(DATA FOR THIS EXERCISE begins)
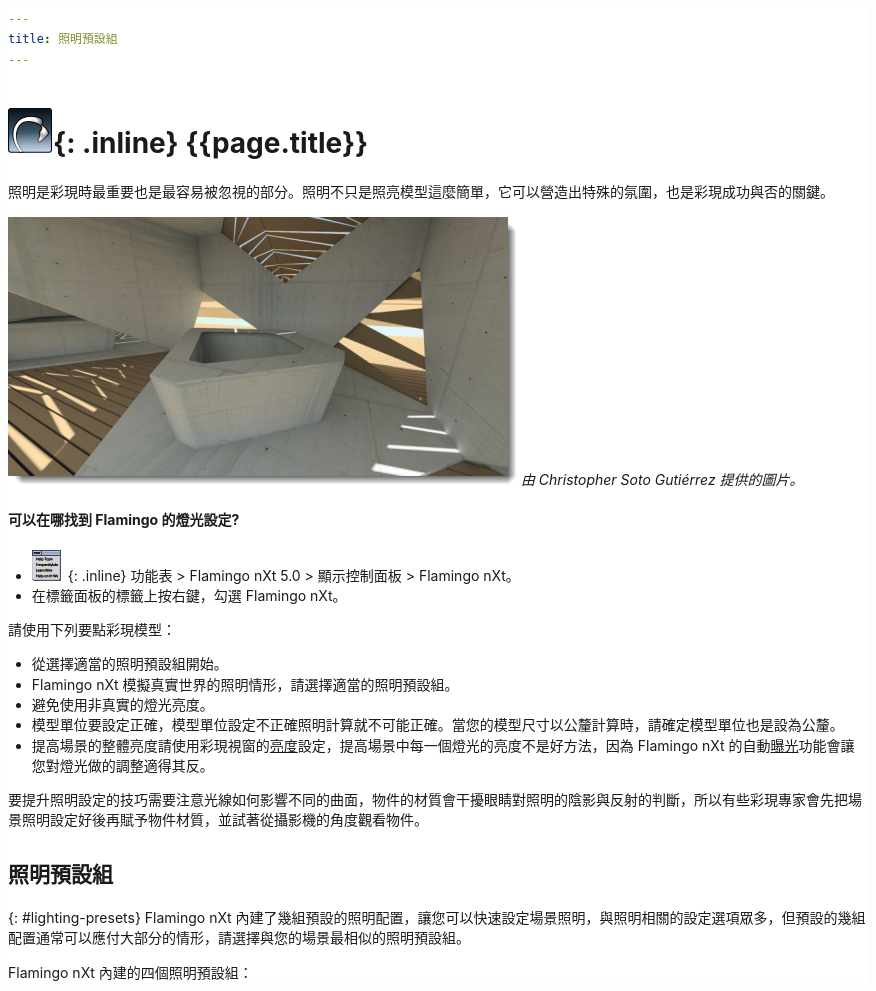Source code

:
 ```yaml
---
title: 照明預設組
---
```


# ![images/flamingotab.svg](images/flamingotab.svg){: .inline} {{page.title}}
照明是彩現時最重要也是最容易被忽視的部分。照明不只是照亮模型這麼簡單，它可以營造出特殊的氛圍，也是彩現成功與否的關鍵。

![images/christophersotogutierrez.png](images/christophersotogutierrez.png)
*由 Christopher Soto Gutiérrez 提供的圖片。*

#### 可以在哪找到 Flamingo 的燈光設定?

* ![images/menuicon.png](images/menuicon.png){: .inline} 功能表 > Flamingo nXt 5.0 > 顯示控制面板 > Flamingo nXt。
* 在標籤面板的標籤上按右鍵，勾選 Flamingo nXt。


請使用下列要點彩現模型：

* 從選擇適當的照明預設組開始。
* Flamingo nXt 模擬真實世界的照明情形，請選擇適當的照明預設組。
* 避免使用非真實的燈光亮度。
* 模型單位要設定正確，模型單位設定不正確照明計算就不可能正確。當您的模型尺寸以公釐計算時，請確定模型單位也是設為公釐。
* 提高場景的整體亮度請使用彩現視窗的[亮度](render-window.html#brightness)設定，提高場景中每一個燈光的亮度不是好方法，因為 Flamingo nXt 的自動[曝光](render-window.html#brightness)功能會讓您對燈光做的調整適得其反。

要提升照明設定的技巧需要注意光線如何影響不同的曲面，物件的材質會干擾眼睛對照明的陰影與反射的判斷，所以有些彩現專家會先把場景照明設定好後再賦予物件材質，並試著從攝影機的角度觀看物件。

## 照明預設組
{: #lighting-presets}
Flamingo nXt 內建了幾組預設的照明配置，讓您可以快速設定場景照明，與照明相關的設定選項眾多，但預設的幾組配置通常可以應付大部分的情形，請選擇與您的場景最相似的照明預設組。

Flamingo nXt 內建的四個照明預設組：
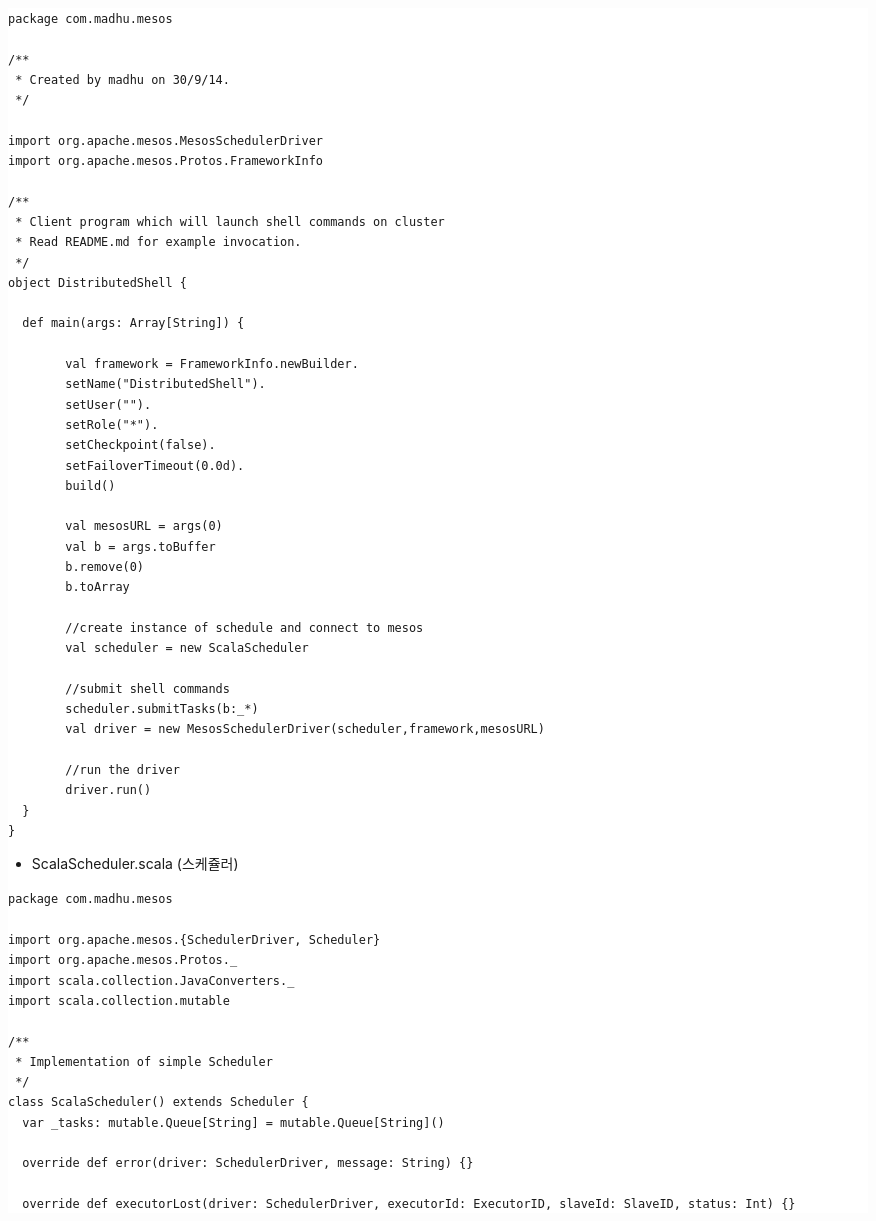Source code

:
```
package com.madhu.mesos

/**
 * Created by madhu on 30/9/14.
 */

import org.apache.mesos.MesosSchedulerDriver
import org.apache.mesos.Protos.FrameworkInfo

/**
 * Client program which will launch shell commands on cluster
 * Read README.md for example invocation.
 */
object DistributedShell {

  def main(args: Array[String]) {

        val framework = FrameworkInfo.newBuilder.
        setName("DistributedShell").
        setUser("").
        setRole("*").
        setCheckpoint(false).
        setFailoverTimeout(0.0d).
        build()

        val mesosURL = args(0)
        val b = args.toBuffer
        b.remove(0)
        b.toArray

        //create instance of schedule and connect to mesos
        val scheduler = new ScalaScheduler

        //submit shell commands
        scheduler.submitTasks(b:_*)
        val driver = new MesosSchedulerDriver(scheduler,framework,mesosURL)

        //run the driver
        driver.run()
  }
}
```

 - ScalaScheduler.scala (스케쥴러)
 
```
package com.madhu.mesos

import org.apache.mesos.{SchedulerDriver, Scheduler}
import org.apache.mesos.Protos._
import scala.collection.JavaConverters._
import scala.collection.mutable

/**
 * Implementation of simple Scheduler
 */
class ScalaScheduler() extends Scheduler {
  var _tasks: mutable.Queue[String] = mutable.Queue[String]()

  override def error(driver: SchedulerDriver, message: String) {}

  override def executorLost(driver: SchedulerDriver, executorId: ExecutorID, slaveId: SlaveID, status: Int) {}

```
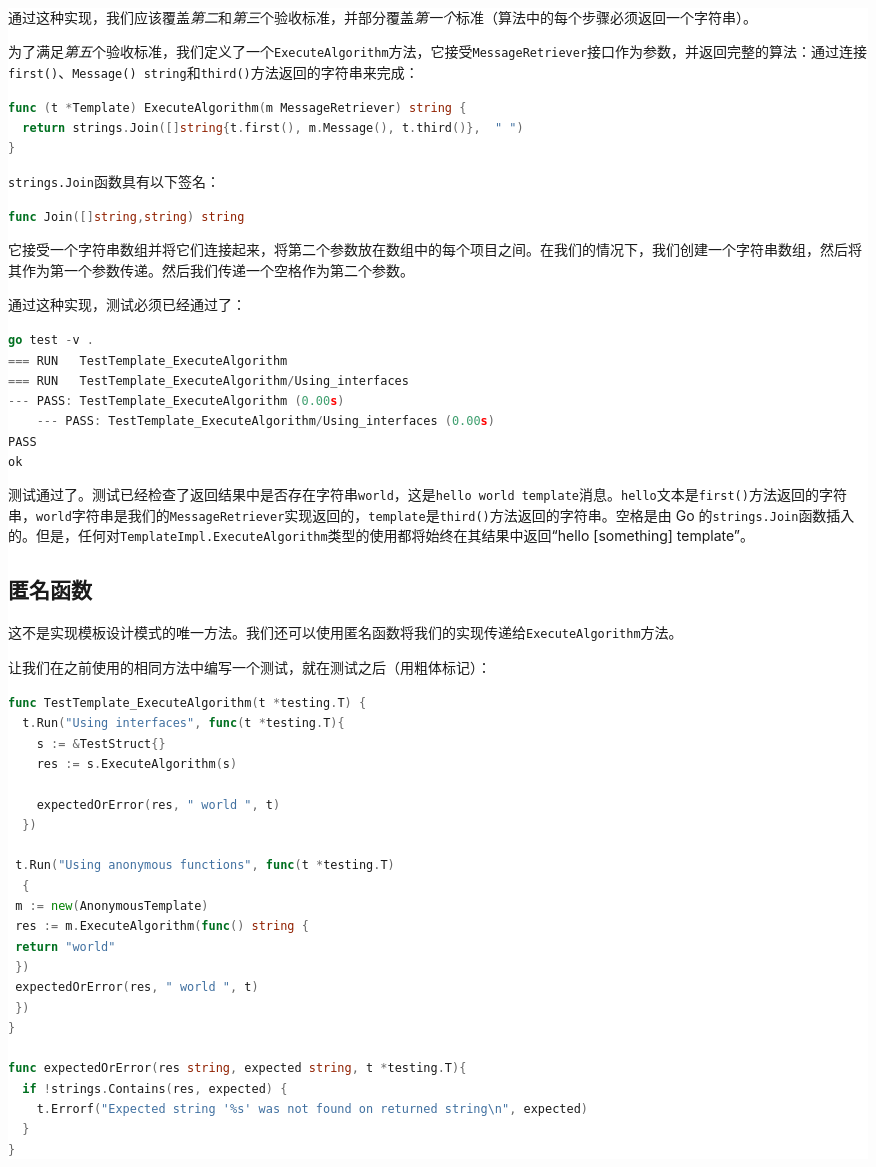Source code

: 通过这种实现，我们应该覆盖*第二*和*第三*个验收标准，并部分覆盖*第一个*标准（算法中的每个步骤必须返回一个字符串）。

为了满足*第五*个验收标准，我们定义了一个`ExecuteAlgorithm`方法，它接受`MessageRetriever`接口作为参数，并返回完整的算法：通过连接`first()`、`Message() string`和`third()`方法返回的字符串来完成：

```go
func (t *Template) ExecuteAlgorithm(m MessageRetriever) string { 
  return strings.Join([]string{t.first(), m.Message(), t.third()},  " ") 
} 

```

`strings.Join`函数具有以下签名：

```go
func Join([]string,string) string 

```

它接受一个字符串数组并将它们连接起来，将第二个参数放在数组中的每个项目之间。在我们的情况下，我们创建一个字符串数组，然后将其作为第一个参数传递。然后我们传递一个空格作为第二个参数。

通过这种实现，测试必须已经通过了：

```go
go test -v . 
=== RUN   TestTemplate_ExecuteAlgorithm 
=== RUN   TestTemplate_ExecuteAlgorithm/Using_interfaces 
--- PASS: TestTemplate_ExecuteAlgorithm (0.00s) 
    --- PASS: TestTemplate_ExecuteAlgorithm/Using_interfaces (0.00s) 
PASS 
ok

```

测试通过了。测试已经检查了返回结果中是否存在字符串`world`，这是`hello world template`消息。`hello`文本是`first()`方法返回的字符串，`world`字符串是我们的`MessageRetriever`实现返回的，`template`是`third()`方法返回的字符串。空格是由 Go 的`strings.Join`函数插入的。但是，任何对`TemplateImpl.ExecuteAlgorithm`类型的使用都将始终在其结果中返回“hello [something] template”。

## 匿名函数

这不是实现模板设计模式的唯一方法。我们还可以使用匿名函数将我们的实现传递给`ExecuteAlgorithm`方法。

让我们在之前使用的相同方法中编写一个测试，就在测试之后（用粗体标记）：

```go
func TestTemplate_ExecuteAlgorithm(t *testing.T) { 
  t.Run("Using interfaces", func(t *testing.T){ 
    s := &TestStruct{} 
    res := s.ExecuteAlgorithm(s) 

    expectedOrError(res, " world ", t) 
  }) 

 t.Run("Using anonymous functions", func(t *testing.T)
  {
 m := new(AnonymousTemplate)
 res := m.ExecuteAlgorithm(func() string {
 return "world"
 })
 expectedOrError(res, " world ", t)
 }) 
} 

func expectedOrError(res string, expected string, t *testing.T){ 
  if !strings.Contains(res, expected) { 
    t.Errorf("Expected string '%s' was not found on returned string\n", expected) 
  } 
} 

```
(DATA FOR THIS EXERCISE ends)
● PROBLEM
Exactly reproduce each entry, but drop the pictures.

● RESPONSE BOX
Source code

:
 ```yaml
---
title: 照明預設組
---
```


# ![images/flamingotab.svg](images/flamingotab.svg){: .inline} {{page.title}}
照明是彩現時最重要也是最容易被忽視的部分。照明不只是照亮模型這麼簡單，它可以營造出特殊的氛圍，也是彩現成功與否的關鍵。

![images/christophersotogutierrez.png](images/christophersotogutierrez.png)
*由 Christopher Soto Gutiérrez 提供的圖片。*

#### 可以在哪找到 Flamingo 的燈光設定?

* ![images/menuicon.png](images/menuicon.png){: .inline} 功能表 > Flamingo nXt 5.0 > 顯示控制面板 > Flamingo nXt。
* 在標籤面板的標籤上按右鍵，勾選 Flamingo nXt。


請使用下列要點彩現模型：

* 從選擇適當的照明預設組開始。
* Flamingo nXt 模擬真實世界的照明情形，請選擇適當的照明預設組。
* 避免使用非真實的燈光亮度。
* 模型單位要設定正確，模型單位設定不正確照明計算就不可能正確。當您的模型尺寸以公釐計算時，請確定模型單位也是設為公釐。
* 提高場景的整體亮度請使用彩現視窗的[亮度](render-window.html#brightness)設定，提高場景中每一個燈光的亮度不是好方法，因為 Flamingo nXt 的自動[曝光](render-window.html#brightness)功能會讓您對燈光做的調整適得其反。

要提升照明設定的技巧需要注意光線如何影響不同的曲面，物件的材質會干擾眼睛對照明的陰影與反射的判斷，所以有些彩現專家會先把場景照明設定好後再賦予物件材質，並試著從攝影機的角度觀看物件。

## 照明預設組
{: #lighting-presets}
Flamingo nXt 內建了幾組預設的照明配置，讓您可以快速設定場景照明，與照明相關的設定選項眾多，但預設的幾組配置通常可以應付大部分的情形，請選擇與您的場景最相似的照明預設組。

Flamingo nXt 內建的四個照明預設組：
Source code

:
```
package com.madhu.mesos

/**
 * Created by madhu on 30/9/14.
 */

import org.apache.mesos.MesosSchedulerDriver
import org.apache.mesos.Protos.FrameworkInfo

/**
 * Client program which will launch shell commands on cluster
 * Read README.md for example invocation.
 */
object DistributedShell {

  def main(args: Array[String]) {

        val framework = FrameworkInfo.newBuilder.
        setName("DistributedShell").
        setUser("").
        setRole("*").
        setCheckpoint(false).
        setFailoverTimeout(0.0d).
        build()

        val mesosURL = args(0)
        val b = args.toBuffer
        b.remove(0)
        b.toArray

        //create instance of schedule and connect to mesos
        val scheduler = new ScalaScheduler

        //submit shell commands
        scheduler.submitTasks(b:_*)
        val driver = new MesosSchedulerDriver(scheduler,framework,mesosURL)

        //run the driver
        driver.run()
  }
}
```

 - ScalaScheduler.scala (스케쥴러)
 
```
package com.madhu.mesos

import org.apache.mesos.{SchedulerDriver, Scheduler}
import org.apache.mesos.Protos._
import scala.collection.JavaConverters._
import scala.collection.mutable

/**
 * Implementation of simple Scheduler
 */
class ScalaScheduler() extends Scheduler {
  var _tasks: mutable.Queue[String] = mutable.Queue[String]()

  override def error(driver: SchedulerDriver, message: String) {}

  override def executorLost(driver: SchedulerDriver, executorId: ExecutorID, slaveId: SlaveID, status: Int) {}

```
Source code

: 通过这种实现，我们应该覆盖*第二*和*第三*个验收标准，并部分覆盖*第一个*标准（算法中的每个步骤必须返回一个字符串）。

为了满足*第五*个验收标准，我们定义了一个`ExecuteAlgorithm`方法，它接受`MessageRetriever`接口作为参数，并返回完整的算法：通过连接`first()`、`Message() string`和`third()`方法返回的字符串来完成：

```go
func (t *Template) ExecuteAlgorithm(m MessageRetriever) string { 
  return strings.Join([]string{t.first(), m.Message(), t.third()},  " ") 
} 

```

`strings.Join`函数具有以下签名：

```go
func Join([]string,string) string 

```

它接受一个字符串数组并将它们连接起来，将第二个参数放在数组中的每个项目之间。在我们的情况下，我们创建一个字符串数组，然后将其作为第一个参数传递。然后我们传递一个空格作为第二个参数。

通过这种实现，测试必须已经通过了：

```go
go test -v . 
=== RUN   TestTemplate_ExecuteAlgorithm 
=== RUN   TestTemplate_ExecuteAlgorithm/Using_interfaces 
--- PASS: TestTemplate_ExecuteAlgorithm (0.00s) 
    --- PASS: TestTemplate_ExecuteAlgorithm/Using_interfaces (0.00s) 
PASS 
ok

```

测试通过了。测试已经检查了返回结果中是否存在字符串`world`，这是`hello world template`消息。`hello`文本是`first()`方法返回的字符串，`world`字符串是我们的`MessageRetriever`实现返回的，`template`是`third()`方法返回的字符串。空格是由 Go 的`strings.Join`函数插入的。但是，任何对`TemplateImpl.ExecuteAlgorithm`类型的使用都将始终在其结果中返回“hello [something] template”。

## 匿名函数

这不是实现模板设计模式的唯一方法。我们还可以使用匿名函数将我们的实现传递给`ExecuteAlgorithm`方法。

让我们在之前使用的相同方法中编写一个测试，就在测试之后（用粗体标记）：

```go
func TestTemplate_ExecuteAlgorithm(t *testing.T) { 
  t.Run("Using interfaces", func(t *testing.T){ 
    s := &TestStruct{} 
    res := s.ExecuteAlgorithm(s) 

    expectedOrError(res, " world ", t) 
  }) 

 t.Run("Using anonymous functions", func(t *testing.T)
  {
 m := new(AnonymousTemplate)
 res := m.ExecuteAlgorithm(func() string {
 return "world"
 })
 expectedOrError(res, " world ", t)
 }) 
} 

func expectedOrError(res string, expected string, t *testing.T){ 
  if !strings.Contains(res, expected) { 
    t.Errorf("Expected string '%s' was not found on returned string\n", expected) 
  } 
} 

```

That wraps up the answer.